/---

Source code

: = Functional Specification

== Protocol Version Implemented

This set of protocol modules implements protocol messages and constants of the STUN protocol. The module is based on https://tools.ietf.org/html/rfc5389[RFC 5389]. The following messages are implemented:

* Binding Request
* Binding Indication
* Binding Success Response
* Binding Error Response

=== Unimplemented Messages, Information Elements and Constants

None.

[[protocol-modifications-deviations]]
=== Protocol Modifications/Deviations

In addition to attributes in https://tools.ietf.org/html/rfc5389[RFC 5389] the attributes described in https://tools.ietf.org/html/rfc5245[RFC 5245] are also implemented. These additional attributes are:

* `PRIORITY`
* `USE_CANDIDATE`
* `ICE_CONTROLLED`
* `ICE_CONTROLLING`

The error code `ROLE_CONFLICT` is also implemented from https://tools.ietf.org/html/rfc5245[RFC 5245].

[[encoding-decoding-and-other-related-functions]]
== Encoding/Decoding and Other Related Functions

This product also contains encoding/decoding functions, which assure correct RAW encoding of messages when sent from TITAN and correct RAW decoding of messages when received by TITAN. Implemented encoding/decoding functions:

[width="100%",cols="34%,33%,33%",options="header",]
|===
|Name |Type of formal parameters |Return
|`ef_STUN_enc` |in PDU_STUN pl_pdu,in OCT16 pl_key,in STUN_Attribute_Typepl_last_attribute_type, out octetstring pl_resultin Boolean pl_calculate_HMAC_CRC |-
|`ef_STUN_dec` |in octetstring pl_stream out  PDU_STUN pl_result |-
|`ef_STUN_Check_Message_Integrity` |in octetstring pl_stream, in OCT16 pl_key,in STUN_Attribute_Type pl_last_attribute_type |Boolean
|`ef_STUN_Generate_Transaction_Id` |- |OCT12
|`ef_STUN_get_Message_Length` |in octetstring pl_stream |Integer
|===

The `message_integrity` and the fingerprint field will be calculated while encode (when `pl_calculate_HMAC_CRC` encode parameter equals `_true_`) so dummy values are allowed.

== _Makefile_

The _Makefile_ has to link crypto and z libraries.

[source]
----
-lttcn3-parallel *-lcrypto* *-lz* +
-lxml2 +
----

\---

WHAT YOU NEED TO DO:
Without omission, return all of the records exactly as given.

RESPONSE FOR THIS EXERCISE:
Source code

: = Functional Specification

== Protocol Version Implemented

This set of protocol modules implements protocol messages and constants of the STUN protocol. The module is based on https://tools.ietf.org/html/rfc5389[RFC 5389]. The following messages are implemented:

* Binding Request
* Binding Indication
* Binding Success Response
* Binding Error Response

=== Unimplemented Messages, Information Elements and Constants

None.

[[protocol-modifications-deviations]]
=== Protocol Modifications/Deviations

In addition to attributes in https://tools.ietf.org/html/rfc5389[RFC 5389] the attributes described in https://tools.ietf.org/html/rfc5245[RFC 5245] are also implemented. These additional attributes are:

* `PRIORITY`
* `USE_CANDIDATE`
* `ICE_CONTROLLED`
* `ICE_CONTROLLING`

The error code `ROLE_CONFLICT` is also implemented from https://tools.ietf.org/html/rfc5245[RFC 5245].

[[encoding-decoding-and-other-related-functions]]
== Encoding/Decoding and Other Related Functions

This product also contains encoding/decoding functions, which assure correct RAW encoding of messages when sent from TITAN and correct RAW decoding of messages when received by TITAN. Implemented encoding/decoding functions:

[width="100%",cols="34%,33%,33%",options="header",]
|===
|Name |Type of formal parameters |Return
|`ef_STUN_enc` |in PDU_STUN pl_pdu,in OCT16 pl_key,in STUN_Attribute_Typepl_last_attribute_type, out octetstring pl_resultin Boolean pl_calculate_HMAC_CRC |-
|`ef_STUN_dec` |in octetstring pl_stream out  PDU_STUN pl_result |-
|`ef_STUN_Check_Message_Integrity` |in octetstring pl_stream, in OCT16 pl_key,in STUN_Attribute_Type pl_last_attribute_type |Boolean
|`ef_STUN_Generate_Transaction_Id` |- |OCT12
|`ef_STUN_get_Message_Length` |in octetstring pl_stream |Integer
|===

The `message_integrity` and the fingerprint field will be calculated while encode (when `pl_calculate_HMAC_CRC` encode parameter equals `_true_`) so dummy values are allowed.

== _Makefile_

The _Makefile_ has to link crypto and z libraries.

[source]
----
-lttcn3-parallel *-lcrypto* *-lz* +
-lxml2 +
----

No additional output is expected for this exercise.